======== Available data ========

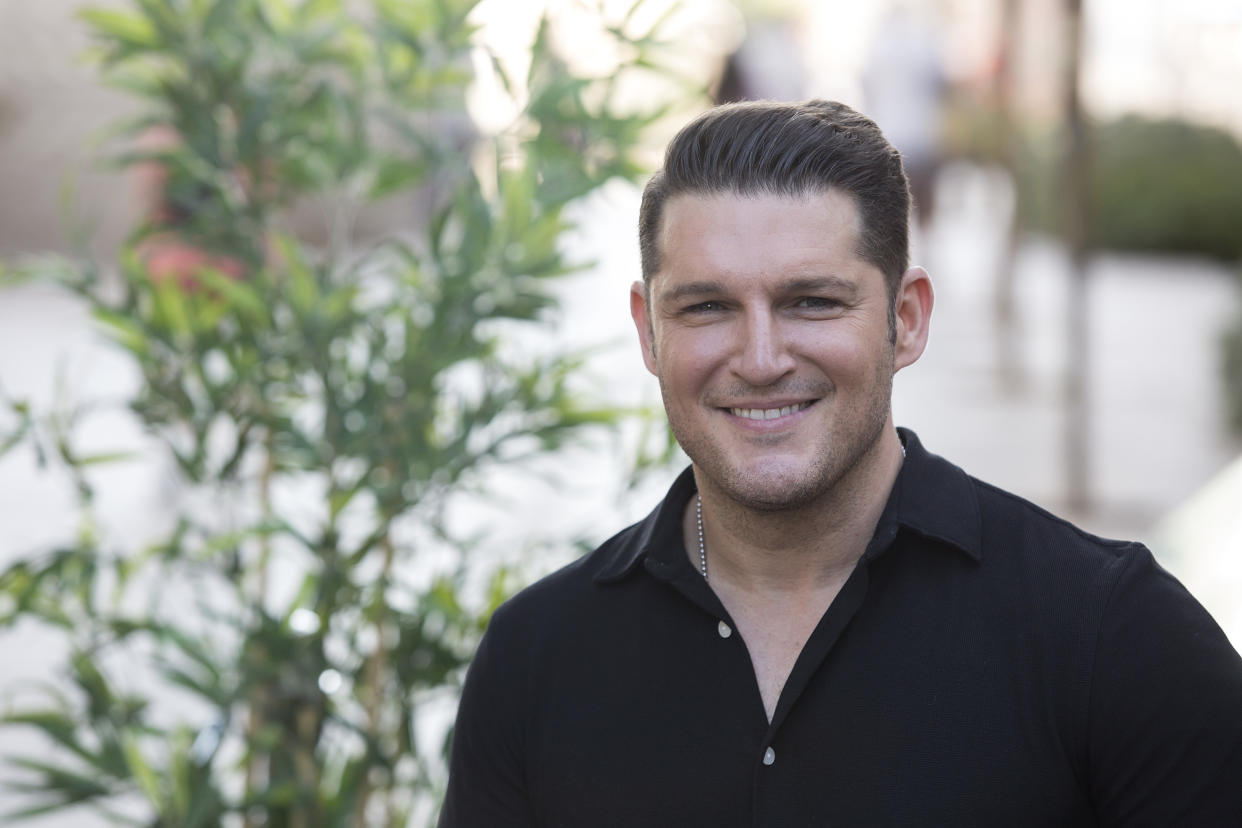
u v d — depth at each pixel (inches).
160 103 106.2
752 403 60.2
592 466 259.6
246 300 97.0
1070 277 251.6
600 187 99.6
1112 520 236.4
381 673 99.9
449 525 226.1
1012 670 58.4
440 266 97.5
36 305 466.0
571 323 392.5
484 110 103.3
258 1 102.1
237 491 103.6
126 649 106.7
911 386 351.3
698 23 101.6
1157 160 632.4
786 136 59.5
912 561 60.9
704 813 60.4
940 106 489.1
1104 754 57.4
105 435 290.2
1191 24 679.1
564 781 63.4
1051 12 260.5
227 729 100.2
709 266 59.4
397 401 96.7
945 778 57.7
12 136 532.7
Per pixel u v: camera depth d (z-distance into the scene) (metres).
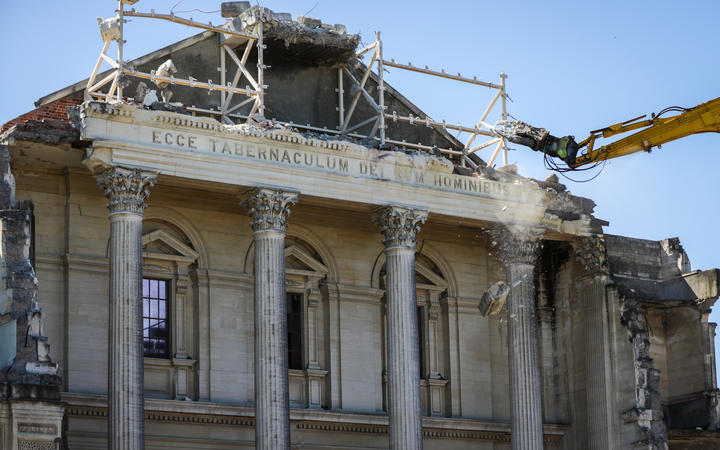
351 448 63.34
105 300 59.44
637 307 66.19
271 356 57.00
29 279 51.00
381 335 66.00
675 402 70.12
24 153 57.19
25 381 48.62
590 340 66.94
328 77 66.19
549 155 64.62
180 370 60.94
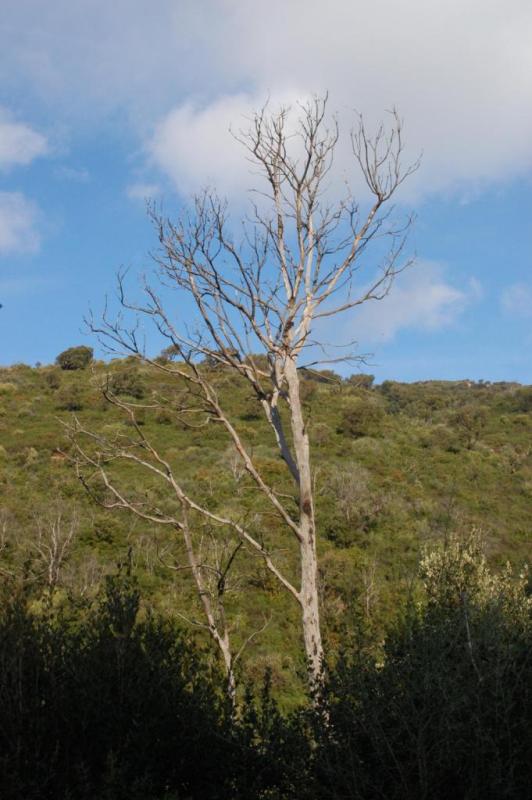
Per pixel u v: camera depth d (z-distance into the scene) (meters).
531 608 7.04
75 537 23.23
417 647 4.91
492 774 4.31
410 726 4.59
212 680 6.07
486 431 54.84
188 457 35.91
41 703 5.22
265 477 31.39
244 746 5.07
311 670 5.68
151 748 5.20
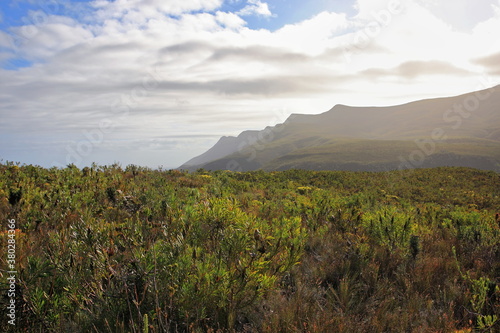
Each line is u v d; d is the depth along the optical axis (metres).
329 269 4.23
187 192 8.09
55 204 5.73
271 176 21.12
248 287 3.04
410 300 3.47
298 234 3.95
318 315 2.97
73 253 3.06
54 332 2.44
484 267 4.61
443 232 6.75
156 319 2.59
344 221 6.14
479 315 2.98
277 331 2.74
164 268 2.92
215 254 3.37
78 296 2.76
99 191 7.36
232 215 3.74
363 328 2.88
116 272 2.83
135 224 3.82
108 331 2.47
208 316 2.93
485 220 7.14
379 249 4.91
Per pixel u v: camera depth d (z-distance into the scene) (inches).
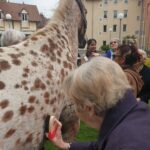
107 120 62.6
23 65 99.7
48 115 109.1
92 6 2369.6
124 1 2367.1
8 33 137.8
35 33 118.6
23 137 99.8
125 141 56.6
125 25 2396.7
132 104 62.6
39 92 102.4
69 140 134.0
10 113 92.4
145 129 58.4
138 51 174.9
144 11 2198.6
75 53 137.9
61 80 115.3
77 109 67.0
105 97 61.6
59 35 126.0
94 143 89.7
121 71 64.4
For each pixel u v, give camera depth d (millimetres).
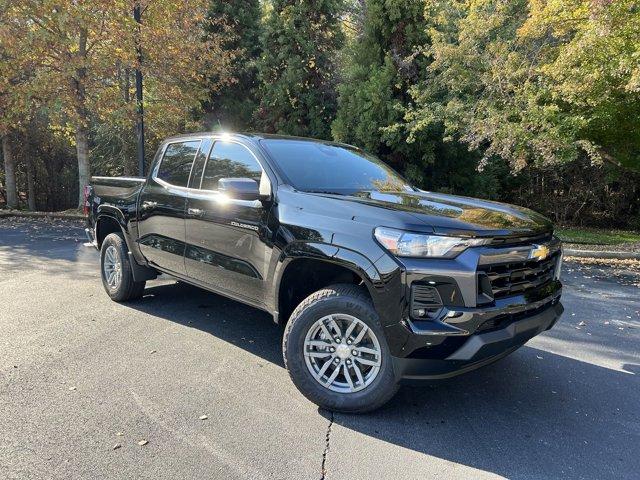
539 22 8703
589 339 4738
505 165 14914
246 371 3678
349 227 3000
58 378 3441
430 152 12289
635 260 9320
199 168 4344
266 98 15453
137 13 12992
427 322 2729
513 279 2967
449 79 10625
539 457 2715
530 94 9359
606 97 8758
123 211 5145
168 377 3525
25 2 12609
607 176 14320
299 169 3777
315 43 15141
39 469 2430
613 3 7422
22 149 19938
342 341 3102
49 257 8016
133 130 17953
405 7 12125
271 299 3500
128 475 2408
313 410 3139
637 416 3221
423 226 2773
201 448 2666
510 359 4168
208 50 15133
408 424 3023
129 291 5266
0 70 13742
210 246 4039
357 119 12703
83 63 13289
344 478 2459
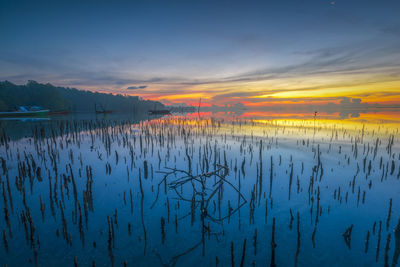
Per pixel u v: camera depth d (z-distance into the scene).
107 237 6.04
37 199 7.96
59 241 5.79
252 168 11.61
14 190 8.66
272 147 16.14
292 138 19.27
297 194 8.59
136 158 13.63
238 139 19.47
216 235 6.14
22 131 25.25
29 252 5.39
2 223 6.41
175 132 22.94
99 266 5.07
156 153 14.86
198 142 18.61
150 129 27.25
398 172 10.77
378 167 11.54
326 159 13.02
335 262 5.25
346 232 5.96
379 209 7.43
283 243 5.89
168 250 5.62
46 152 14.75
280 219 6.92
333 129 23.23
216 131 24.38
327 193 8.66
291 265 5.18
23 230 6.15
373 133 20.02
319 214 7.18
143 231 6.32
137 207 7.61
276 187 9.27
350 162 12.39
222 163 12.47
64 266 5.02
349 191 8.83
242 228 6.48
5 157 13.52
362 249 5.62
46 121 39.78
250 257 5.42
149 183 9.64
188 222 6.75
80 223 5.70
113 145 17.44
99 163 12.52
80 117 53.81
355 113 46.78
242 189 9.06
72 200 7.95
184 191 8.80
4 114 49.03
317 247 5.73
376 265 5.12
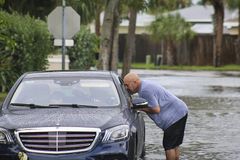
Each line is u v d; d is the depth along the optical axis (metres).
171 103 29.59
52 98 28.22
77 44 86.06
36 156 24.55
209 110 59.00
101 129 24.98
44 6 93.12
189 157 34.84
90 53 88.88
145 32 172.25
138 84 29.34
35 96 28.39
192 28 169.12
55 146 24.62
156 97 29.28
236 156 35.19
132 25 97.69
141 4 73.38
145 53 172.62
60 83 29.12
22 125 25.12
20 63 64.88
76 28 48.06
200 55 164.62
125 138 25.30
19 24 64.25
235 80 106.62
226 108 60.88
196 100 69.31
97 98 28.28
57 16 48.31
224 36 164.38
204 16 186.12
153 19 168.50
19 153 24.67
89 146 24.75
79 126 24.88
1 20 47.38
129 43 97.94
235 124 48.81
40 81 29.31
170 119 29.50
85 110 26.95
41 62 69.06
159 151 36.59
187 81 102.25
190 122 49.91
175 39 160.62
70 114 26.19
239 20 166.12
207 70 147.25
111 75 29.98
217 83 98.38
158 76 115.88
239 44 164.38
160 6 137.12
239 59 164.88
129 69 98.12
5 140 25.00
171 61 164.12
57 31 48.38
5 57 62.91
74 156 24.55
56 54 80.69
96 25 139.88
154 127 46.88
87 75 29.75
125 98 28.47
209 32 171.25
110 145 24.89
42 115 26.12
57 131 24.73
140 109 28.94
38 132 24.80
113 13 63.56
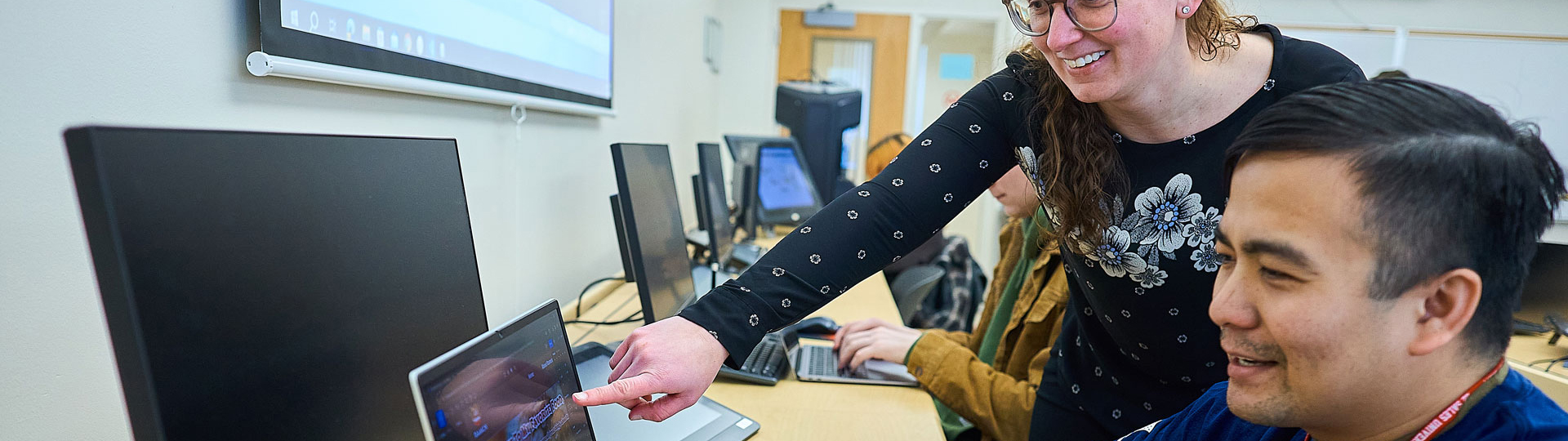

========

_Aim of the exercise:_ Return every entry word for word, minus the pictures.

_Solution:_
u v d — depth at each pixel (inches).
160 103 106.2
752 403 60.2
592 466 259.6
246 300 97.0
1070 277 251.6
600 187 99.6
1112 520 236.4
381 673 99.9
449 525 226.1
1012 670 58.4
440 266 97.5
36 305 466.0
571 323 392.5
484 110 103.3
258 1 102.1
237 491 103.6
126 649 106.7
911 386 351.3
698 23 101.6
1157 160 632.4
786 136 59.5
912 561 60.9
704 813 60.4
940 106 489.1
1104 754 57.4
105 435 290.2
1191 24 679.1
564 781 63.4
1051 12 260.5
227 729 100.2
709 266 59.4
397 401 96.7
945 778 57.7
12 136 532.7
Per pixel u v: camera depth d (z-distance into the scene) (metres).
351 448 63.34
105 300 59.44
637 307 66.19
271 356 57.00
29 279 51.00
381 335 66.00
675 402 70.12
24 153 57.19
25 381 48.62
590 340 66.94
328 77 66.19
549 155 64.62
180 370 60.94
Per pixel u v: camera depth d (z-distance into the scene) (meters).
531 608 7.04
75 537 23.23
417 647 4.91
492 774 4.31
410 726 4.59
212 680 6.07
486 431 54.84
188 457 35.91
41 703 5.22
265 477 31.39
244 746 5.07
311 670 5.68
151 748 5.20
Each line is u v d; d is the depth along the optical axis (metres).
329 269 4.23
187 192 8.09
55 204 5.73
271 176 21.12
248 287 3.04
410 300 3.47
298 234 3.95
318 315 2.97
73 253 3.06
54 332 2.44
484 267 4.61
443 232 6.75
156 319 2.59
344 221 6.14
479 315 2.98
277 331 2.74
164 268 2.92
215 254 3.37
78 296 2.76
99 191 7.36
232 215 3.74
363 328 2.88
116 272 2.83
135 224 3.82
108 331 2.47
208 316 2.93
485 220 7.14
379 249 4.91
Per pixel u v: camera depth d (z-distance into the scene) (inches).
107 120 62.6
23 65 99.7
48 115 109.1
92 6 2369.6
124 1 2367.1
8 33 137.8
35 33 118.6
23 137 99.8
125 141 56.6
125 25 2396.7
132 104 62.6
39 92 102.4
69 140 134.0
10 113 92.4
145 129 58.4
138 51 174.9
144 11 2198.6
75 53 137.9
61 80 115.3
77 109 67.0
105 97 61.6
59 35 126.0
94 143 89.7
121 71 64.4
For each pixel u v, give camera depth d (millimetres).
539 22 8703
589 339 4738
505 165 14914
246 371 3678
349 227 3000
58 378 3441
430 152 12289
635 260 9320
199 168 4344
266 98 15453
137 13 12992
427 322 2729
513 279 2967
449 79 10625
539 457 2715
530 94 9359
606 97 8758
123 211 5145
168 377 3525
25 2 12609
607 176 14320
299 169 3777
315 43 15141
39 469 2430
613 3 7422
22 149 19938
342 341 3102
49 257 8016
133 130 17953
405 7 12125
271 299 3500
128 475 2408
313 410 3139
637 416 3221
423 226 2773
201 448 2666
510 359 4168
208 50 15133
408 424 3023
129 291 5266
0 70 13742
210 246 4039
357 119 12703
83 63 13289
344 478 2459
Per pixel u v: camera depth d (z-distance into the scene).
107 237 6.04
37 199 7.96
59 241 5.79
252 168 11.61
14 190 8.66
272 147 16.14
292 138 19.27
297 194 8.59
136 158 13.63
238 139 19.47
216 235 6.14
22 131 25.25
29 252 5.39
2 223 6.41
175 132 22.94
99 266 5.07
156 153 14.86
198 142 18.61
150 129 27.25
398 172 10.77
378 167 11.54
326 159 13.02
335 262 5.25
346 232 5.96
379 209 7.43
283 243 5.89
168 250 5.62
46 152 14.75
280 219 6.92
333 129 23.23
216 131 24.38
327 193 8.66
291 265 5.18
23 230 6.15
373 133 20.02
319 214 7.18
143 231 6.32
137 207 7.61
276 187 9.27
350 162 12.39
222 163 12.47
64 266 5.02
349 191 8.83
242 228 6.48
5 157 13.52
362 249 5.62
46 121 39.78
250 257 5.42
149 183 9.64
188 222 6.75
80 223 5.70
113 145 17.44
99 163 12.52
80 117 53.81
355 113 46.78
242 189 9.06
72 200 7.95
184 191 8.80
4 114 49.03
317 247 5.73
376 265 5.12
Each line is u v d; d is the depth along the optical axis (metres).
171 103 29.59
52 98 28.22
77 44 86.06
36 156 24.55
209 110 59.00
101 129 24.98
44 6 93.12
189 157 34.84
90 53 88.88
145 32 172.25
138 84 29.34
35 96 28.39
192 28 169.12
55 146 24.62
156 97 29.28
236 156 35.19
132 25 97.69
141 4 73.38
145 53 172.62
60 83 29.12
22 125 25.12
20 63 64.88
76 28 48.06
200 55 164.62
125 138 25.30
19 24 64.25
235 80 106.62
226 108 60.88
196 100 69.31
97 98 28.28
57 16 48.31
224 36 164.38
204 16 186.12
153 19 168.50
19 153 24.67
89 146 24.75
79 126 24.88
1 20 47.38
129 43 97.94
235 124 48.81
40 81 29.31
170 119 29.50
85 110 26.95
41 62 69.06
159 151 36.59
187 81 102.25
190 122 49.91
175 39 160.62
70 114 26.19
239 20 166.12
207 70 147.25
111 75 29.98
217 83 98.38
158 76 115.88
239 44 164.38
160 6 137.12
239 59 164.88
129 69 98.12
5 140 25.00
171 61 164.12
57 31 48.38
5 57 62.91
74 156 24.55
56 54 80.69
96 25 139.88
154 127 46.88
87 75 29.75
125 98 28.47
209 32 171.25
110 145 24.89
42 115 26.12
57 131 24.73
140 109 28.94
38 132 24.80
113 13 63.56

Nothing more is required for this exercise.